Actually, it seems cold conditions make animals more likely to grow big in order to be more energy efficient. That is why lots of deep sea creatures are larger than their counterparts that live on the warmer waters near the surface.
Jacob Gellar's video on this is excellent... is a sentence you can say about many subjects. Anyway he highlights how the open ocean is kinda like deep space with zero visibility. Any square mile of open ocean is several cubic miles of water. Animals the size of cruise ships disappear at that scale.
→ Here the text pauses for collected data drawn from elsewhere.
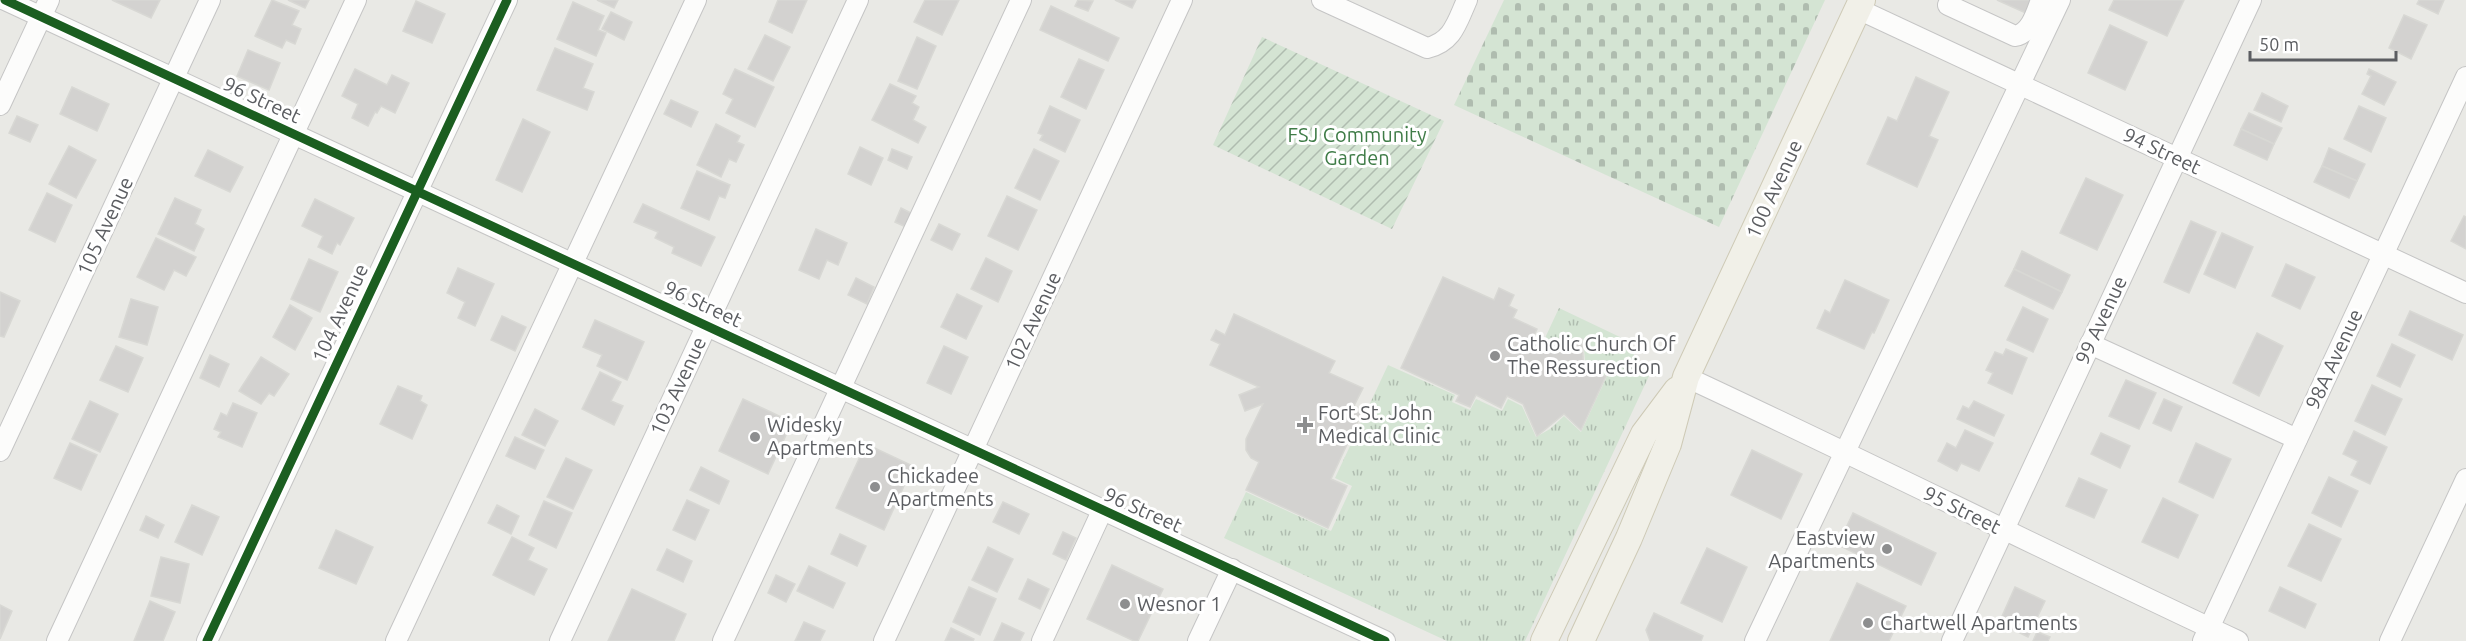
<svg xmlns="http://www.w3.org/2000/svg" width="2466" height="641" font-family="Ubuntu,sans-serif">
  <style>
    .grass { fill: url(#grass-tufts) }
    .cemetery { fill: url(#cemetery-stones) }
    .garden { fill: url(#garden-furrows) }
    .building { fill: #d3d2d0; stroke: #d8d8d4; stroke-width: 1.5 }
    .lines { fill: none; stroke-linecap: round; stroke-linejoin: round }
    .minor-casing { stroke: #c5c5c5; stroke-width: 22 }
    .major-casing { stroke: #cecab6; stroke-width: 28 }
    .minor { stroke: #fcfcfb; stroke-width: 20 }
    .major { stroke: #f1f0e8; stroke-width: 26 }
    .cycleway-casing { stroke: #fff; stroke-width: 13 }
    .cycleway { stroke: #1b5e20; stroke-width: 9 }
    .poi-dot { fill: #8d8e8f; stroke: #fff; stroke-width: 2 }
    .labels { text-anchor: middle; stroke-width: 6; stroke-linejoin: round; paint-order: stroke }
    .street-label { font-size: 20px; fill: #5b5d61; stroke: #fff }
    .park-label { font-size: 20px; fill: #3f7c47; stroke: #fff }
    .poi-label { font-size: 20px; fill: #5b5d61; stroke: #fff; text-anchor: start }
  </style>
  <defs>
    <pattern id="grass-tufts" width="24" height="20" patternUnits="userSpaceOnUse" patternTransform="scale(1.5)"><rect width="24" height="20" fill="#d4e4d3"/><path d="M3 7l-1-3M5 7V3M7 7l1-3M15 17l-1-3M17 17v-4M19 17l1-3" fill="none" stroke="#afbcaf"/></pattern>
    <pattern id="cemetery-stones" width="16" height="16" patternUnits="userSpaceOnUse" patternTransform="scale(1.5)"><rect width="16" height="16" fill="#d4e4d3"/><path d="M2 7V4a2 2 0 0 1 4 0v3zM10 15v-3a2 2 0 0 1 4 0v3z" fill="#afbcaf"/></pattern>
    <pattern id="garden-furrows" width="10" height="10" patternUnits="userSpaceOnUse" patternTransform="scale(1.5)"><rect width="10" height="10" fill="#d4e4d3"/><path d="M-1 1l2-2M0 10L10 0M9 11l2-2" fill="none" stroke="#afbcaf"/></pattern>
  </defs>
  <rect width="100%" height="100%" fill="#e9e9e5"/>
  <polygon class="grass" points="1559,308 1622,338 1649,376 1525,641 1447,641 1224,538 1246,492 1331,531 1352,486 1335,478 1388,365 1455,395 1452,402 1470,410 1476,399 1502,411 1508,399 1522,406 1536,437 1550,429 1564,416 1581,432 1607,376 1586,372 1583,338 1548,346 1545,338"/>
  <polygon class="cemetery" points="1504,0 1825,0 1719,227 1454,105"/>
  <polygon class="garden" points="1262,37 1444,121 1392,229 1213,145"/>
  <g class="building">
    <polygon points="112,0 160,0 151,18"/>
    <polygon points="272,0 299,11 292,25 301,29 295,44 286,40 282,48 255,36"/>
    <polygon points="288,0 309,0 305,8"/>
    <polygon points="597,0 618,0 614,8"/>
    <polygon points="778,0 807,0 792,33 769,22"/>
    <polygon points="925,0 959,0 942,35 914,22"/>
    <polygon points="1078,0 1093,1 1088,11 1075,6"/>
    <polygon points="1115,0 1136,0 1132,8"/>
    <polygon points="1997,0 2034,0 2028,14"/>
    <polygon points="2114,0 2184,0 2167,36 2109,10"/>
    <polygon points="2419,0 2444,0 2438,14 2417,4"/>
    <polygon points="416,1 445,14 432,43 403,31"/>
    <polygon points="573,2 604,16 598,30 606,33 596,56 557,39"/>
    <polygon points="1051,6 1119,38 1108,61 1040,30"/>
    <polygon points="611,12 632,22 624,40 602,29"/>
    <polygon points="2404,15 2427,25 2411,59 2389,48"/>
    <polygon points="2110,25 2147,42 2125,90 2088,73"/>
    <polygon points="765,35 790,47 773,81 748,69"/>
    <polygon points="917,37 936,46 917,89 898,81"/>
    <polygon points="555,48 593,64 583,88 594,92 587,110 537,90"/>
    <polygon points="248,50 280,63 269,90 237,76"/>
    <polygon points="1079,59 1104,70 1086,109 1061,97"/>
    <polygon points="355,69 387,85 392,75 409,83 395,113 381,106 377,113 375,112 368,126 352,118 358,104 342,96"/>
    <polygon points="735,69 774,87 755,127 726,113 733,99 723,94"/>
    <polygon points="2369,69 2396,82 2384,105 2362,94 2371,76 2367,74"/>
    <polygon points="1916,77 1949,92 1929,136 1938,140 1917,187 1867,164 1888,117 1897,121"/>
    <polygon points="890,84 916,96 912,103 919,107 913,120 926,127 918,143 872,120"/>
    <polygon points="72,87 109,104 97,131 60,114"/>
    <polygon points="2262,93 2288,106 2281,122 2254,110"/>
    <polygon points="671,100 698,112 691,127 664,114"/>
    <polygon points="1050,106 1080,120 1065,152 1040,140 1043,135 1038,133"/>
    <polygon points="2359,106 2386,118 2371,152 2344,139"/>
    <polygon points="2249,113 2282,128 2274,144 2241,129"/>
    <polygon points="17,116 38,125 30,142 9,133"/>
    <polygon points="523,119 550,132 522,192 496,180"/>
    <polygon points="716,124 740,136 737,142 744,145 736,162 729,159 721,177 697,165"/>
    <polygon points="2241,129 2274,144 2267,160 2234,145"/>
    <polygon points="69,146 96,160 76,198 49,184"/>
    <polygon points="860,147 883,158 871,185 848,174"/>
    <polygon points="2329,148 2365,164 2357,181 2322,166"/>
    <polygon points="892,149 912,157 907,169 888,160"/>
    <polygon points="1034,149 1059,161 1040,200 1015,188"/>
    <polygon points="208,150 243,167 230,192 195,176"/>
    <polygon points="2322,166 2357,181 2349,198 2314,182"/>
    <polygon points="697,171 730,185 725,198 719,196 709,220 681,208"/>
    <polygon points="2086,178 2123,195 2097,250 2060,233"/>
    <polygon points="47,193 72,205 55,242 29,230"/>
    <polygon points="1007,196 1037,210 1018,250 988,236"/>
    <polygon points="175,198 201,210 195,224 204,229 194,251 158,234"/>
    <polygon points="315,199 354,218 340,245 337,243 332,254 318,247 323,236 302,226"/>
    <polygon points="643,204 715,237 701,266 672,253 674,247 655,238 658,232 634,222"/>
    <polygon points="901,208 915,215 908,228 895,222"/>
    <polygon points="2464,216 2466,217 2466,249 2451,241"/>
    <polygon points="2191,221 2216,232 2189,293 2164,282"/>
    <polygon points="939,224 960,234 952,250 931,240"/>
    <polygon points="816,229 847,243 838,265 827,260 819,279 799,270"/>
    <polygon points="2222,233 2253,247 2235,288 2204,274"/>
    <polygon points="156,238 196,257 186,276 174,270 164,290 137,277"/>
    <polygon points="2022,251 2070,275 2062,292 2014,269"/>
    <polygon points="986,258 1012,271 998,302 971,289"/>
    <polygon points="309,259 338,272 320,312 291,299"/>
    <polygon points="2286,264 2315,277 2300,309 2272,296"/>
    <polygon points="458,268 494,284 475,326 458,318 465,302 447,293"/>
    <polygon points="2014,269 2062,292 2053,309 2005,286"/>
    <polygon points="1443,277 1494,300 1499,288 1514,295 1509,306 1517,310 1513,318 1537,329 1532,340 1548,347 1582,339 1584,373 1606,376 1581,430 1564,414 1537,436 1523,404 1507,396 1501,408 1476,395 1470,407 1456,401 1459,395 1401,368"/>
    <polygon points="856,278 874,287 867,304 848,295"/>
    <polygon points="1845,280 1889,300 1874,333 1872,332 1864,349 1817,328 1825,310 1830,313"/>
    <polygon points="0,292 20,301 4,337 0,336"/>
    <polygon points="957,294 982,306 966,339 941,327"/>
    <polygon points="131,299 158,307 147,345 119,337"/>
    <polygon points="290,305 312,318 295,350 273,337"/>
    <polygon points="2023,307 2048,319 2033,352 2007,340"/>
    <polygon points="2410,311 2463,335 2452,360 2399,335"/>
    <polygon points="1234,314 1335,361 1329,373 1363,388 1354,406 1363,410 1331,479 1347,486 1328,528 1246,490 1259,462 1251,458 1246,450 1246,439 1263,404 1245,411 1239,395 1259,387 1210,365 1220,344 1211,340 1216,330 1225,335"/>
    <polygon points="502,316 526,327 515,351 491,340"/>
    <polygon points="595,320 644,342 627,380 597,366 602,355 583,347"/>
    <polygon points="2257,333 2283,346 2259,396 2233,383"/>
    <polygon points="2392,344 2415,355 2400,387 2377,376"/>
    <polygon points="116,346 143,358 128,392 100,380"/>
    <polygon points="944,346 968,357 951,394 927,383"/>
    <polygon points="2006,349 2027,358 2012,394 1988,383 1993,373 1986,370 1995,352 2003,355"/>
    <polygon points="210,355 229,364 219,387 200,378"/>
    <polygon points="261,357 289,374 274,396 269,393 261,404 239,391"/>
    <polygon points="600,372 621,382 611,401 623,406 614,425 582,409"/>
    <polygon points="2126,380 2156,393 2139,429 2109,416"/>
    <polygon points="2372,385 2402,399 2385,435 2355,421"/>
    <polygon points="398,386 422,396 420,401 427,405 412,439 380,424"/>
    <polygon points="743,399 792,422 768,474 719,451"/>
    <polygon points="2164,399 2182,407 2171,431 2153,423"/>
    <polygon points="90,401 118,414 100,452 72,439"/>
    <polygon points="1974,401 2004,415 1994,436 1957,419 1963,406 1969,409"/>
    <polygon points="233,403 257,413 242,447 218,437 221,432 214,429 221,413 227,416"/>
    <polygon points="535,409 558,421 545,446 522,435"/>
    <polygon points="1965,430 1993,443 1979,471 1961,463 1957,471 1938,461 1947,443 1956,448"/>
    <polygon points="2354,431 2387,447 2370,484 2351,475 2358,461 2343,454"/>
    <polygon points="2101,433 2130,446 2120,468 2091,454"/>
    <polygon points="515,437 544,450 535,469 506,456"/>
    <polygon points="70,443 97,455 81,490 54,478"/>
    <polygon points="2196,443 2231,459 2213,498 2179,482"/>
    <polygon points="866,444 913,466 884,530 836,508"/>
    <polygon points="1752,450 1802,474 1781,519 1731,495"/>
    <polygon points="566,458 592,470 573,509 547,497"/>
    <polygon points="701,467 729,481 719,504 690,490"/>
    <polygon points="2329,477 2358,491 2341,527 2312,513"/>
    <polygon points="2079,478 2107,490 2094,518 2066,506"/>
    <polygon points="2163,498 2198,515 2178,558 2142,542"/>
    <polygon points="687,500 709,510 695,540 673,530"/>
    <polygon points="544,501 572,513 556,548 529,535"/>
    <polygon points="1003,502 1029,514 1019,534 993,522"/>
    <polygon points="192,505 219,517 202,555 175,542"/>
    <polygon points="497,505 519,516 511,534 488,523"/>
    <polygon points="1853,513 1936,553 1921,585 1838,545"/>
    <polygon points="146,516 164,525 158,538 140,530"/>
    <polygon points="2309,524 2341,539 2321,581 2288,566"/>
    <polygon points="336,530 373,547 356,584 319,568"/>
    <polygon points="1063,532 1076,538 1066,560 1053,554"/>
    <polygon points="840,534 866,546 857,566 831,554"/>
    <polygon points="512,537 534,548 528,560 547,569 534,595 493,575"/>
    <polygon points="988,547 1013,559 997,592 972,580"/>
    <polygon points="1707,548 1747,567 1722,622 1681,603"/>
    <polygon points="667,549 692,561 683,582 657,570"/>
    <polygon points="161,557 189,564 180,603 151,596"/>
    <polygon points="1112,565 1163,589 1138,641 1134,641 1087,619"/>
    <polygon points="809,566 845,583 833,608 797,591"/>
    <polygon points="776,575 795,584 786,602 768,593"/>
    <polygon points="1028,579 1049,589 1040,609 1019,599"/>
    <polygon points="1857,583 1906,606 1889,641 1830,641"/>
    <polygon points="969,587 996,599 980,635 953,622"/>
    <polygon points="2015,587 2045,601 2028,637 1999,623"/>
    <polygon points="2280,587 2316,604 2305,628 2269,611"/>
    <polygon points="632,589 686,614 674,641 608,641"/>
    <polygon points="150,601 175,612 163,641 134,641"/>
    <polygon points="0,605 12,611 0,639"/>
    <polygon points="1654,613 1703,636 1701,641 1650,641 1646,630"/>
    <polygon points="804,622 825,631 820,641 795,641"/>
    <polygon points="1002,623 1024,633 1020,641 994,641"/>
    <polygon points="951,628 974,639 973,641 945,641"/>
    <polygon points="2037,632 2050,637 2048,641 2033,641"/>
  </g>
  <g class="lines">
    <g class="minor-casing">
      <g id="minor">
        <polyline points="5,0 1385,641"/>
        <path d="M1322,0L1427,48C1453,42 1457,22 1467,0"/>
        <path d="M1948,5L2015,36C2031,33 2036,13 2041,0"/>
        <polyline points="1858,9 2466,293"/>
        <polyline points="0,105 49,0"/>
        <polyline points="2090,344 2297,439"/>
        <path d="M1686,377C1871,463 2053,555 2238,641"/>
        <polyline points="0,451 210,0"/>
        <polyline points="57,641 356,0"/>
        <polyline points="207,641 507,0"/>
        <polyline points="396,641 696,0"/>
        <polyline points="560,641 858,0"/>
        <polyline points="723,641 1021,0"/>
        <polyline points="884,641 1182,0"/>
        <polyline points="1042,641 1102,511"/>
        <polyline points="1198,641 1232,569"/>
        <polyline points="1755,641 2060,0"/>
        <polyline points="1952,641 2251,0"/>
        <polyline points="2203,641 2466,77"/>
        <polyline points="2390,641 2466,479"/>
      </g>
    </g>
    <g class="major-casing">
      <g id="major">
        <polyline points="1544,641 1644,434 1677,390"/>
        <polyline points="1581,641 1629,538 1668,444 1686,377 1862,0"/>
      </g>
    </g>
    <use href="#minor" class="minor"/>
    <use href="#major" class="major"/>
    <g class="cycleway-casing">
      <g id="cycleway">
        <polyline points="5,0 1385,641"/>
        <polyline points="207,641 507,0"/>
      </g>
    </g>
    <use href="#cycleway" class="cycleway"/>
  </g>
  <g class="poi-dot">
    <circle cx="1495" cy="356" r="6"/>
    <path d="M1302 416h6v6h6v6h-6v6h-6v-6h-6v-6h6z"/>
    <circle cx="755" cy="437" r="6"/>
    <circle cx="875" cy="487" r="6"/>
    <circle cx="1887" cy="549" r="6"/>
    <circle cx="1125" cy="604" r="6"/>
    <circle cx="1868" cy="623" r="6"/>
  </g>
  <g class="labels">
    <g class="street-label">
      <text transform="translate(262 100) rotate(25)" y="7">96 Street</text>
      <text transform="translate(2162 151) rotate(25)" y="7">94 Street</text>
      <text transform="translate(1774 189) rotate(-65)" y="7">100 Avenue</text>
      <text transform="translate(105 226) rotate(-65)" y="7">105 Avenue</text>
      <text transform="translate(703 304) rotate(25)" y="7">96 Street</text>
      <text transform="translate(340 313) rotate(-65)" y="7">104 Avenue</text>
      <text transform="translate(2101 320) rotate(-65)" y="7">99 Avenue</text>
      <text transform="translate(1033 321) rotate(-65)" y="7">102 Avenue</text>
      <text transform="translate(2334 359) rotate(-65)" y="7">98A Avenue</text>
      <text transform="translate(678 386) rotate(-65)" y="7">103 Avenue</text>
      <text transform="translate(1143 510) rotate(24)" y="7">96 Street</text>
      <text transform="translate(1962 510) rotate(26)" y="7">95 Street</text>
    </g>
    <g class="park-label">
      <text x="1357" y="142">FSJ Community<tspan x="1357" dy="23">Garden</tspan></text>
    </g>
    <g class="poi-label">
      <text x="1507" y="351">Catholic Church Of<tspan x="1507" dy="23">The Ressurection</tspan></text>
      <text x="1318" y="420">Fort St. John<tspan x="1318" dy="23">Medical Clinic</tspan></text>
      <text x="767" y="432">Widesky<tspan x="767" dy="23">Apartments</tspan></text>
      <text x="887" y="483">Chickadee<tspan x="887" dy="23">Apartments</tspan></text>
      <text x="1875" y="545" text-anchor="end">Eastview<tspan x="1875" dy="23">Apartments</tspan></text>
      <text x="1137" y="611">Wesnor 1</text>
      <text x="1880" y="630">Chartwell Apartments</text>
    </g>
  </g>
  <path d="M2250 51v9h146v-9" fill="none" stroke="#5b5d61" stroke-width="3"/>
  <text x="2259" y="51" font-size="18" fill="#5b5d61" stroke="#ffffff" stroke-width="4.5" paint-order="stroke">50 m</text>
</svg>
23 miles is pretty fucking big for a lake. Just reading the Wikipedia on it shows what a dumb criticism your comment is:
At 56 km2 (22 sq mi), Loch Ness is the second-largest Scottish loch by surface area after Loch Lomond, but due to its great depth it is the largest by volume in Great Britain. Its deepest point is 230 metres (126 fathoms; 755 feet), making it the second deepest loch in Scotland after Loch Morar. It contains more water than all the lakes in England and Wales combined, and is the largest body of water in the Great Glen, which runs from Inverness in the north to Fort William in the south.
Lake Superior is one of the largest lakes one the planet. That's a stupid standard to hold lakes to. It's like saying Chicago isn't a big city because it's smaller than Tokyo.
If you're trying to refute an idiotic theory it helps to not sound like an idiot yourself.
You understand that fish breed, right? That all the food that any of us will ever need for generations to come does not currently exist in the here and now?
Fish breed but Nessie fucks around for hundreds of years without a single shit washing ashore or a decent photo. In fact we live in a world of cameras, my phone has 5 of them right now, any of which would do just fine.